Some of these fish came from my 55G, some from my bud that passed away. They were added to the tank slowly, after the tank initially cycled via dead shrimp for a month. About 50% of the rock was live, and 60# of sand was live versus the rest, which was the right seeding ratio prescribed by caribsee. I did not start the skimmer initially in the first 2 months. The dead shrimp were monitored and were seen to get gelatinous and clear in 2 days.From what I could see, I got the normal cycle with the ammonia, then diatoms, then green, etc. I did do a few rock additions over time, which did disturb some things.

I have a big ampmaster pump, which should in theory be doing 20 changes per hour, but with plumbing loss I would say 10-15 would be a safe bet. I have LEDs 20k high output from buildmyled (new). The tank had good flow, but did have some dead spots I am sure.

I believe three things happened. The first was I was probably overfeeding a bit. The second, is I was using pads, and was not changing them frequently enough - now no pads nor socks and I can not really see a difference. The third is I did not have enough flow, and I was getting dead spots - I took care of that this week. A fourth thing, is that even though I added a fish or two every two weeks or more, it was still too much.

The nitrates were 5 at best for a long time, and things seemed to changed after introducing the anemones and frogspawns. I understand corals put out a lot of mucus, and perhaps my skimmer is not enough. I am looking for an additional used external now.

One other thing, we just noticed that in the AM, we get a beam of sunlight that comes through a window into the tank. This is a winter thing only.
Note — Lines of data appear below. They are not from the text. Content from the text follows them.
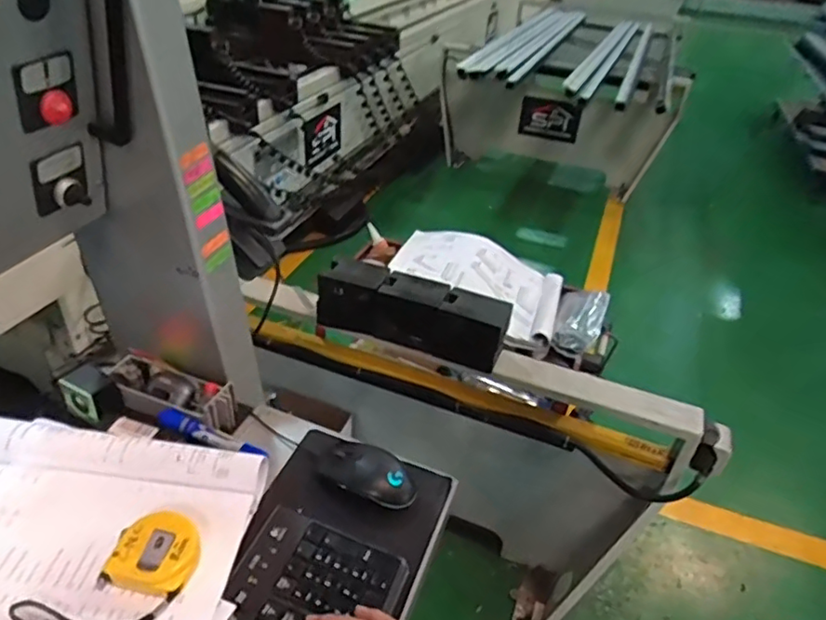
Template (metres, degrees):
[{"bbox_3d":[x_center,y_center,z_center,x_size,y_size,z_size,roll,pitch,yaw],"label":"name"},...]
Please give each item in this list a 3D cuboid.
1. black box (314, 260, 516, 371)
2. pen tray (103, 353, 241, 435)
[{"bbox_3d":[0.000,-0.009,1.345,0.436,0.123,0.102,16,37,15],"label":"black box"},{"bbox_3d":[-0.295,0.101,0.735,0.173,0.045,0.064,14,37,12],"label":"pen tray"}]

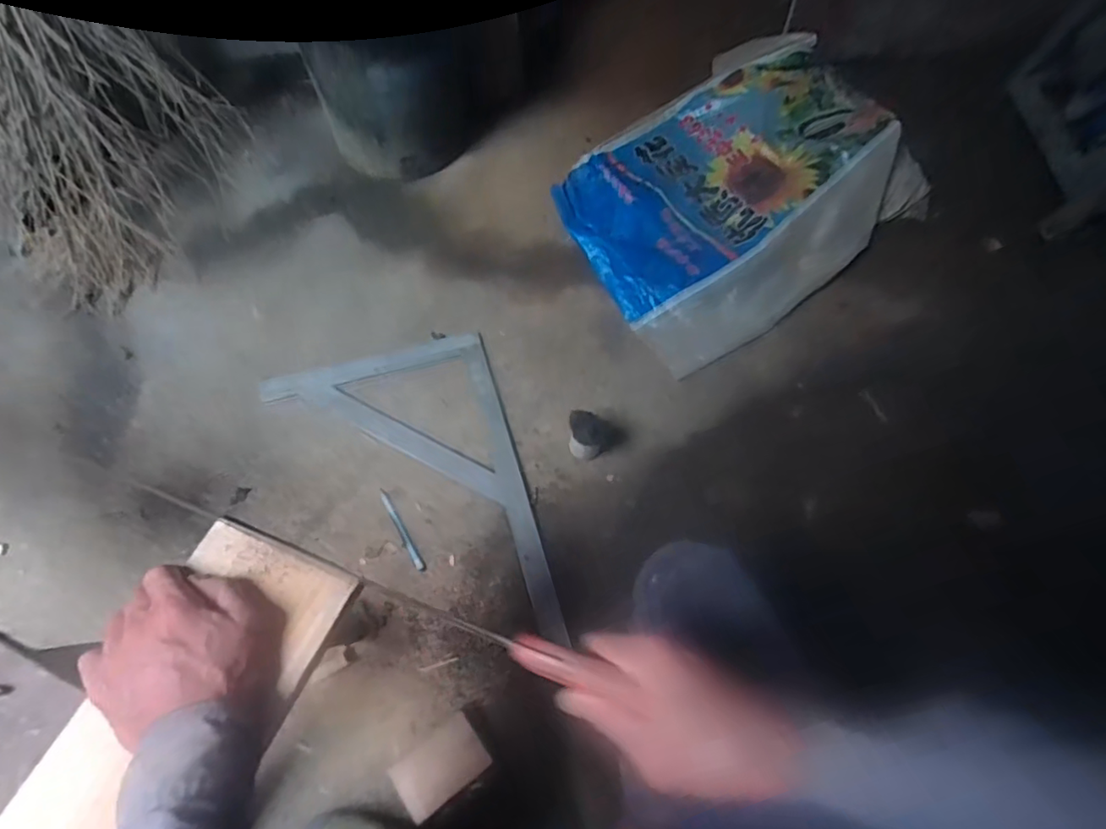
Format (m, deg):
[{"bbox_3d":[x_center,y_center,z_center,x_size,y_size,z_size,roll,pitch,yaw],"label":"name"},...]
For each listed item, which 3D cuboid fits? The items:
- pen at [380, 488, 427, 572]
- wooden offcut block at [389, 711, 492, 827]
[{"bbox_3d":[-0.245,0.186,0.930,0.012,0.010,0.146,-29,72,-14],"label":"pen"},{"bbox_3d":[-0.154,0.486,0.793,0.118,0.040,0.080,-34,70,-17],"label":"wooden offcut block"}]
Going to hang a towel on the tank in the AM.

No hair algee, nothing else on the rocks, all purpling up nicely due to parameter maintenance. Minimal growth on the acrylic faces, but it is brown. The only thing that "looks" out of place is the sand, and of course the corals/anemones as mentioned.

Week three now of vinegar dosing, following the tables from the advanced aquariest.
 
If the tank doesn't have any bio-balls or other artificial nitrification media, I suspect the nitrate is from the food. The nutrient input to the tank is greater than the export capacity, well, assuming the measurement is correct. That's consistent with the measurable phosphate level.

Sand-sifting starfish are predators on small animals in the sand. Most often, they starve to death over some period of time. This one might be wiling to eat enough leftover food to survive for some time.